- **TO DO**
Print the records below from the first line through the line containing "micrograph of neoplastic", both included, word for word.

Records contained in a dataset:
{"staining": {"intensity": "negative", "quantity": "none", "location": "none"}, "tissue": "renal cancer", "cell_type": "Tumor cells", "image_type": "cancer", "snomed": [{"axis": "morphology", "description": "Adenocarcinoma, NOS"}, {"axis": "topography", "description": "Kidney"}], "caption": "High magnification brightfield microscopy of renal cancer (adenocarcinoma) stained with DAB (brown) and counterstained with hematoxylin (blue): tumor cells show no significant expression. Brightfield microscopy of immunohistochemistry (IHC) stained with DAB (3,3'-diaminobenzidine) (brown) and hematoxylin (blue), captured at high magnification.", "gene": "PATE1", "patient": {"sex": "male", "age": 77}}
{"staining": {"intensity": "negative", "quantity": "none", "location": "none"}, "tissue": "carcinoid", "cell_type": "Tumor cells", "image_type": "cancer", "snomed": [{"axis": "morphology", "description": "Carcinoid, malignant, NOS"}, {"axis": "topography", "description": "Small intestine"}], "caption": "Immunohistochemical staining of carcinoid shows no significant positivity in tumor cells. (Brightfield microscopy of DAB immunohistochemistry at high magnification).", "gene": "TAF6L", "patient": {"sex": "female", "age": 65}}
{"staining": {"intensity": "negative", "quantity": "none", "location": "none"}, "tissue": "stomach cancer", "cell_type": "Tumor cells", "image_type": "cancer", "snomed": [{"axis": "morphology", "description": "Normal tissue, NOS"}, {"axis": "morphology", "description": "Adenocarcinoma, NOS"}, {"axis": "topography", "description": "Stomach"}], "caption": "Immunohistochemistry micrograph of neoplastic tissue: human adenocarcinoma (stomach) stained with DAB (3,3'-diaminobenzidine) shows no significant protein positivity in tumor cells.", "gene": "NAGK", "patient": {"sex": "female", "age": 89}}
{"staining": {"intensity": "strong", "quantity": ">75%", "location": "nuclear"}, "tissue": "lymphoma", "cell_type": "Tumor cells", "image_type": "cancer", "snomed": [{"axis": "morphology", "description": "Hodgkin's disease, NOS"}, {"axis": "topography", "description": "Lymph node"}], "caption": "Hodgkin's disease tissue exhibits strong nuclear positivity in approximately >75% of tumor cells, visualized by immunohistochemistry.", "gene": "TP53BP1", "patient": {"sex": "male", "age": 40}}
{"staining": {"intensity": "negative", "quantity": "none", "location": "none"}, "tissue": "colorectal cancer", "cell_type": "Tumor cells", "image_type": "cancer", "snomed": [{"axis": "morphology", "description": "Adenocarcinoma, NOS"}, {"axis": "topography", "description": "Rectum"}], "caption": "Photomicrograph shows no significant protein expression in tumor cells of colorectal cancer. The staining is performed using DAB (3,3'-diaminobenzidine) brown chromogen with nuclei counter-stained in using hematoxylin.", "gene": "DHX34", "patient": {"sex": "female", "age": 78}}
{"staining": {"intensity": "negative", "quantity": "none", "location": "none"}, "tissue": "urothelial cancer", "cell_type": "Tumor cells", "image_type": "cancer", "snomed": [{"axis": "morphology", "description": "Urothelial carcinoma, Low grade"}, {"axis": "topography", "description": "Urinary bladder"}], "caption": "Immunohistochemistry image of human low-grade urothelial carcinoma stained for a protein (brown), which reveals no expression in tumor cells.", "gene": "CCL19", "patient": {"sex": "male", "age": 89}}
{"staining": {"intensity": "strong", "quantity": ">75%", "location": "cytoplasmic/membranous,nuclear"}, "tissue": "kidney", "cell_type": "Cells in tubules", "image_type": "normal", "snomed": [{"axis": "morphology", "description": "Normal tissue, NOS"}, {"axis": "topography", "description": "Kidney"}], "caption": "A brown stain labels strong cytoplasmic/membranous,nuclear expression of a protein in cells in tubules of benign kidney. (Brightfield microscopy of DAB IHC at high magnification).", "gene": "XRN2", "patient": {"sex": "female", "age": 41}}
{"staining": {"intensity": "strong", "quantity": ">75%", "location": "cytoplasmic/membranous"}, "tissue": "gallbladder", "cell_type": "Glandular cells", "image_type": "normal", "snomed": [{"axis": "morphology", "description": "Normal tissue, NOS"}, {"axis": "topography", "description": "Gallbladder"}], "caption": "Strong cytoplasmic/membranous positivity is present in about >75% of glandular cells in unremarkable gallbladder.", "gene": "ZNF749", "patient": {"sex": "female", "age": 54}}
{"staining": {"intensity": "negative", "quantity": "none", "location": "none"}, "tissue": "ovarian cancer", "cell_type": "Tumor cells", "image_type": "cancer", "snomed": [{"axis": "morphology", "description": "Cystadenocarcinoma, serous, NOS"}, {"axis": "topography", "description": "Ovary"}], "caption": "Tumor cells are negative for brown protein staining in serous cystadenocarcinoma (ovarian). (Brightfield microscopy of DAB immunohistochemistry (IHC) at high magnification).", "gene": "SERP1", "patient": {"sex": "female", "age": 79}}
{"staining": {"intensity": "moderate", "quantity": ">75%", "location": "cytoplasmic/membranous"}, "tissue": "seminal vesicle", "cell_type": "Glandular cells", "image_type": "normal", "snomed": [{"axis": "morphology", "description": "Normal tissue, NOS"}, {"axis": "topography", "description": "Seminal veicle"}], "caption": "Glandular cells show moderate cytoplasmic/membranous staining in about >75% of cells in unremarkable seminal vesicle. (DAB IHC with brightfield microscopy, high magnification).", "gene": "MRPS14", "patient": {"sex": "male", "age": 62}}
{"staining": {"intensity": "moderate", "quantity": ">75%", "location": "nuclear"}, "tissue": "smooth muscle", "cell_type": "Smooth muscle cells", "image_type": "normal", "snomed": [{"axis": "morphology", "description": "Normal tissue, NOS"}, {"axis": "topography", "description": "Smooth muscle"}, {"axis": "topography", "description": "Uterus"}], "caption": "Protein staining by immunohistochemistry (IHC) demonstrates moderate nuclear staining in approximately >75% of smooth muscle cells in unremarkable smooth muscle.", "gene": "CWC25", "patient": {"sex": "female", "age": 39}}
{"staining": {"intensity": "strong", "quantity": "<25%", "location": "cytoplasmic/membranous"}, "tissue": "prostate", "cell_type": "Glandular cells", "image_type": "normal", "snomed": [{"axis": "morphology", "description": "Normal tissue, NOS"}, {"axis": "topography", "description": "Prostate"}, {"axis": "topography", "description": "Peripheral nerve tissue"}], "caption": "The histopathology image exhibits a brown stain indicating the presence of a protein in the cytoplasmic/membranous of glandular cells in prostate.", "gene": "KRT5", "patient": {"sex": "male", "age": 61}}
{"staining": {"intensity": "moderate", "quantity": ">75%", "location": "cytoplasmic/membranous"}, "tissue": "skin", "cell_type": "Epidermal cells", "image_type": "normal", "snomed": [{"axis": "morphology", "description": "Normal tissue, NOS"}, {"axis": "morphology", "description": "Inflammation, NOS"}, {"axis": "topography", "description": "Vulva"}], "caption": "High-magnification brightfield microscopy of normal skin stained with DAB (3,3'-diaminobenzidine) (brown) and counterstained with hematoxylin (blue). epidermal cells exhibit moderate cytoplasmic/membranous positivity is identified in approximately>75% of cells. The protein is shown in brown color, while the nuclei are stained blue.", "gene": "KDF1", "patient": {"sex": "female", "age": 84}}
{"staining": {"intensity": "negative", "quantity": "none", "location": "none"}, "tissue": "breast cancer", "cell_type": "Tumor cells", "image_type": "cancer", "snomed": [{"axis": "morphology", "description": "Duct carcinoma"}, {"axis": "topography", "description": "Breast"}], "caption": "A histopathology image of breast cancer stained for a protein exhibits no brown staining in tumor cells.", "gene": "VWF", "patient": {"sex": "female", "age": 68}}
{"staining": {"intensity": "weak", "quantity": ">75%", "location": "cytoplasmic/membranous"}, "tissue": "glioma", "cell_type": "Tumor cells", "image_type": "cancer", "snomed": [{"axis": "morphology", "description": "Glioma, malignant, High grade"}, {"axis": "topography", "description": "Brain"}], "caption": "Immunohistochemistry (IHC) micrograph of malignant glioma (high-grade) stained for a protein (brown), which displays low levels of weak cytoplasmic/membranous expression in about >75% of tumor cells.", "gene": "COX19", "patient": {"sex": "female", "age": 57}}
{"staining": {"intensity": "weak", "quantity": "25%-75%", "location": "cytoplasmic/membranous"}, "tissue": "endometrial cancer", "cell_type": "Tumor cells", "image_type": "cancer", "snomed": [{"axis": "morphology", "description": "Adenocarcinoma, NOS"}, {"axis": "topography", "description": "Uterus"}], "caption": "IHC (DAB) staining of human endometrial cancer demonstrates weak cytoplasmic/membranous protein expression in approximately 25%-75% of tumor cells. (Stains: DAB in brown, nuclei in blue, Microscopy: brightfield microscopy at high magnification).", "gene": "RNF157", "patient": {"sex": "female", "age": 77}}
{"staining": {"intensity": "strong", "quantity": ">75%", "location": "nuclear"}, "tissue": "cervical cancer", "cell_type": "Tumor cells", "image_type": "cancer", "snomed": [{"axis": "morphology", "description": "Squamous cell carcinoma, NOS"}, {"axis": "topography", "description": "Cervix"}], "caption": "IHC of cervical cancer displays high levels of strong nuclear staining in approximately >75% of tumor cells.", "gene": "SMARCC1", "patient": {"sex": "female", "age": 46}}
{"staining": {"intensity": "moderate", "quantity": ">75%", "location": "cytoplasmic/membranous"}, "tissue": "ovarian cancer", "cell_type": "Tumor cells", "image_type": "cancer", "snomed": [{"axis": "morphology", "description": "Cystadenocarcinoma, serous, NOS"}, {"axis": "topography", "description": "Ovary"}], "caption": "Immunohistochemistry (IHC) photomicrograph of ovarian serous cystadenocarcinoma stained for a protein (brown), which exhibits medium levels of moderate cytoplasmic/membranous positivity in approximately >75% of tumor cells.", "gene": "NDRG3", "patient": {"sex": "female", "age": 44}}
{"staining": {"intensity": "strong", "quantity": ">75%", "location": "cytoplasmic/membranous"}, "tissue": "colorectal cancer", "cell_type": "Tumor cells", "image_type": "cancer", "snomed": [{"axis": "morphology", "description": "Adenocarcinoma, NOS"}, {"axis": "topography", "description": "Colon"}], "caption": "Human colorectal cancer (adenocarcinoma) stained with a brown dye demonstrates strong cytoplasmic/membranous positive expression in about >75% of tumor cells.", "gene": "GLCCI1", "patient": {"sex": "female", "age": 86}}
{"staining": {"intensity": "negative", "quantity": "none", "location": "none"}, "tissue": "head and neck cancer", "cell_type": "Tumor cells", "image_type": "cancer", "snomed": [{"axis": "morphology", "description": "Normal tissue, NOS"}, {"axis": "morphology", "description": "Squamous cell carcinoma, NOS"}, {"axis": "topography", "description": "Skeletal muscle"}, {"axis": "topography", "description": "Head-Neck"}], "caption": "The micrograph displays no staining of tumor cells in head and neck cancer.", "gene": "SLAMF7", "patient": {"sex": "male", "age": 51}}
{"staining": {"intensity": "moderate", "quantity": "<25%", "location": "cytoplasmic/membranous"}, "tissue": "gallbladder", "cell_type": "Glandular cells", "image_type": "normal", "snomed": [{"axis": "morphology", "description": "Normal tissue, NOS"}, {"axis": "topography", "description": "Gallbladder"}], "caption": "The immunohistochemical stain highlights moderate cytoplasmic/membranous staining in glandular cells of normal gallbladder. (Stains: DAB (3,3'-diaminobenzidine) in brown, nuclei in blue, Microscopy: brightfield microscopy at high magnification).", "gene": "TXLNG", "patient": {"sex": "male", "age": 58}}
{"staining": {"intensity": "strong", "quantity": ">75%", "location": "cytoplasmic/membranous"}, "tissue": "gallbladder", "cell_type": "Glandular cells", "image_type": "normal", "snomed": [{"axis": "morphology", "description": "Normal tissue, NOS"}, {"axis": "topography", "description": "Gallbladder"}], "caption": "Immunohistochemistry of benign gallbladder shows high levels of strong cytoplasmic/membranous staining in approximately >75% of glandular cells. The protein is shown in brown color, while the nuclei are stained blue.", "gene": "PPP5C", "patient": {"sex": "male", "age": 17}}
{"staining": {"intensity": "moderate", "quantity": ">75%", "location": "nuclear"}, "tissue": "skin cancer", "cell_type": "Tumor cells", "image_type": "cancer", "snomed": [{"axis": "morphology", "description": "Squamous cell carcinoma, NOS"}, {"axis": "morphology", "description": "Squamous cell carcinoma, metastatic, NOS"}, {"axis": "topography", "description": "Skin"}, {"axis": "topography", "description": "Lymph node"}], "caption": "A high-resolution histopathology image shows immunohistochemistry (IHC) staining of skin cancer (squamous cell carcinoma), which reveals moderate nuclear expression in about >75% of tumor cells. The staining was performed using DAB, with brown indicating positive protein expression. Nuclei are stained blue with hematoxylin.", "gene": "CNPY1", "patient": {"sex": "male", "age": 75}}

- **RESPONSE**
{"staining": {"intensity": "negative", "quantity": "none", "location": "none"}, "tissue": "renal cancer", "cell_type": "Tumor cells", "image_type": "cancer", "snomed": [{"axis": "morphology", "description": "Adenocarcinoma, NOS"}, {"axis": "topography", "description": "Kidney"}], "caption": "High magnification brightfield microscopy of renal cancer (adenocarcinoma) stained with DAB (brown) and counterstained with hematoxylin (blue): tumor cells show no significant expression. Brightfield microscopy of immunohistochemistry (IHC) stained with DAB (3,3'-diaminobenzidine) (brown) and hematoxylin (blue), captured at high magnification.", "gene": "PATE1", "patient": {"sex": "male", "age": 77}}
{"staining": {"intensity": "negative", "quantity": "none", "location": "none"}, "tissue": "carcinoid", "cell_type": "Tumor cells", "image_type": "cancer", "snomed": [{"axis": "morphology", "description": "Carcinoid, malignant, NOS"}, {"axis": "topography", "description": "Small intestine"}], "caption": "Immunohistochemical staining of carcinoid shows no significant positivity in tumor cells. (Brightfield microscopy of DAB immunohistochemistry at high magnification).", "gene": "TAF6L", "patient": {"sex": "female", "age": 65}}
{"staining": {"intensity": "negative", "quantity": "none", "location": "none"}, "tissue": "stomach cancer", "cell_type": "Tumor cells", "image_type": "cancer", "snomed": [{"axis": "morphology", "description": "Normal tissue, NOS"}, {"axis": "morphology", "description": "Adenocarcinoma, NOS"}, {"axis": "topography", "description": "Stomach"}], "caption": "Immunohistochemistry micrograph of neoplastic tissue: human adenocarcinoma (stomach) stained with DAB (3,3'-diaminobenzidine) shows no significant protein positivity in tumor cells.", "gene": "NAGK", "patient": {"sex": "female", "age": 89}}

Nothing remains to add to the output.